Request 1: Print the entries again word for word, beginning with their first line and stopping after the line that contains "2 decks are private)".
Request 2: Carry on writing the review of the Pinkorama weekend on the houseboat from where it stops.

Reading passage:
*** Begin section ***
Pinkorama, Yerba Buena Houseboat

Review in Issue 12-4 | Winter 2000

There is a quiet revolution going on outside of the mainstream theatre world; people are creating little oases of art and entertainment in the comfort of their own homes. Performance artist Karin Paish is a worthy contributor to this noble tradition and has, for a number of years, been running an art space on her houseboat in Sussex. For her final event at Yerba Buena she created a weekend of performance and installation entitled Pinkorama. Five artists together explored the colour pink, resulting, inevitably I suppose, in a cosy, fluffy, feminine sort of event that left the participators with a feeling that all was right with the world.
*** End section ***
Information supplied:
*** Begin section ***
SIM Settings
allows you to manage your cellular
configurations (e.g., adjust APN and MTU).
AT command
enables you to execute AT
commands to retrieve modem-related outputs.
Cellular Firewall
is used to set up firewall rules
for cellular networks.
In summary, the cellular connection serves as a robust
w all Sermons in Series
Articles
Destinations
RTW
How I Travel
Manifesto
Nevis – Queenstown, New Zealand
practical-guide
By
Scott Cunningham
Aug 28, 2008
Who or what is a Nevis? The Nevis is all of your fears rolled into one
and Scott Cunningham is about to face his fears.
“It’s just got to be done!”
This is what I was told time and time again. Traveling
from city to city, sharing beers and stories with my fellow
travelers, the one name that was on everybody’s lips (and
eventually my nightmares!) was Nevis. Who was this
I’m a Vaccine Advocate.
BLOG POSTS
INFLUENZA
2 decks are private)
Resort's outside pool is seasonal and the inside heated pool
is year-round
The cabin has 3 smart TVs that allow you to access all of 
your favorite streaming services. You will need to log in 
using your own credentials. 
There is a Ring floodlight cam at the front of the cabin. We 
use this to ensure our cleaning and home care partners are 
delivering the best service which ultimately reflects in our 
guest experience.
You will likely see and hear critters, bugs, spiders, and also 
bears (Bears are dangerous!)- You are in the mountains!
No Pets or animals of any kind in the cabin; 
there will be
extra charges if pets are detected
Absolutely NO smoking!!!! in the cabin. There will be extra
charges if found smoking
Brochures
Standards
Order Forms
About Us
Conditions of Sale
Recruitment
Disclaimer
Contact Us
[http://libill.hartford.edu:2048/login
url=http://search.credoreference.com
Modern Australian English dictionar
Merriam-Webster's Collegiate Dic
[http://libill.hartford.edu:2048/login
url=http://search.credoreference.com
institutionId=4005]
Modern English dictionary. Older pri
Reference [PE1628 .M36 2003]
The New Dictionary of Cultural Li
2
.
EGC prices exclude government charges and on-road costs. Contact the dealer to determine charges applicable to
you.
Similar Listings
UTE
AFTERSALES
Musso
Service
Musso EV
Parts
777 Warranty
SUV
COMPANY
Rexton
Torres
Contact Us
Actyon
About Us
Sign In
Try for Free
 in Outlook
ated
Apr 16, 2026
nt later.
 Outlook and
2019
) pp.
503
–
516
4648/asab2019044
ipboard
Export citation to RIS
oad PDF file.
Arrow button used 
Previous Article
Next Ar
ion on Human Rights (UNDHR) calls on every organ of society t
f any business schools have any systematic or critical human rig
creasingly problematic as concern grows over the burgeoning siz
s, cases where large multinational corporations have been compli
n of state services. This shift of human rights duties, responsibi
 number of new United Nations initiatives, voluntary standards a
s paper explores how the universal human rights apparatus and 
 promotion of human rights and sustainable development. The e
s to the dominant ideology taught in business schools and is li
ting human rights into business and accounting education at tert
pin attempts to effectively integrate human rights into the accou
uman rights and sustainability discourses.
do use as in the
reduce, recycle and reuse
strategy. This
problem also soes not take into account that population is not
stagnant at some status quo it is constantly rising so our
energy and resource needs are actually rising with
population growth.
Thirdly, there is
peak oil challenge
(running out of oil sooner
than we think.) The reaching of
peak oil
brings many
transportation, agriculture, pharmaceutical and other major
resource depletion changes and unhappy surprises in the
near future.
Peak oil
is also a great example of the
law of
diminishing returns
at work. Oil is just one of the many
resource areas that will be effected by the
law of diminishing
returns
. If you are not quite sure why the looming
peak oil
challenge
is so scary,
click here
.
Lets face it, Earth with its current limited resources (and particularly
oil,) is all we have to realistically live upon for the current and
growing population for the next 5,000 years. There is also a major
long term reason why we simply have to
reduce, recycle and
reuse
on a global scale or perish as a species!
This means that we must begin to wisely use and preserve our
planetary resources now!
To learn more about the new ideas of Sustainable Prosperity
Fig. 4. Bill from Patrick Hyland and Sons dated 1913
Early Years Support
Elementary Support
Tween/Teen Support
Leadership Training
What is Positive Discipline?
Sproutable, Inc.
*** End section ***
Your response 1:
SIM Settings
allows you to manage your cellular
configurations (e.g., adjust APN and MTU).
AT command
enables you to execute AT
commands to retrieve modem-related outputs.
Cellular Firewall
is used to set up firewall rules
for cellular networks.
In summary, the cellular connection serves as a robust
w all Sermons in Series
Articles
Destinations
RTW
How I Travel
Manifesto
Nevis – Queenstown, New Zealand
practical-guide
By
Scott Cunningham
Aug 28, 2008
Who or what is a Nevis? The Nevis is all of your fears rolled into one
and Scott Cunningham is about to face his fears.
“It’s just got to be done!”
This is what I was told time and time again. Traveling
from city to city, sharing beers and stories with my fellow
travelers, the one name that was on everybody’s lips (and
eventually my nightmares!) was Nevis. Who was this
I’m a Vaccine Advocate.
BLOG POSTS
INFLUENZA
2 decks are private)

Your response 2:
Karin is an optimist – her belief in the beauty and power of life over death shines through everything she does. The weekend started with her walk through the streets of Shoreham clad only in a fresh flower bikini. The theme of flesh and flowers was played on in the photomontages of Alison Milner and a bedroom decked in satin and orchids called Nature's Pink Paradise. In the kitchen are pink foods galore, natural on the port side and artificial on the starboard. The kitsch end of the pink spectrum was explored by Dan Thompson in an installation of touchy-feely fabrics, found objects, and cute pop classics. On the boat's jetty, Charlotte Walshe performed The Desert Rose, a butoh-inspired movement piece developed in collaboration with live artist Mim King. Emerging from under a silk sheet, fuscia pink hands play and scurry like hybrid life forms somewhere between spider and sea anemone.

Yes, it feels like we're in a 60s Happening, Yes, it has all been done before – but Charlotte on the deck for the last performance of the weekend on this, the last sunny day before the rain, is a personification of all that is pink and lovely.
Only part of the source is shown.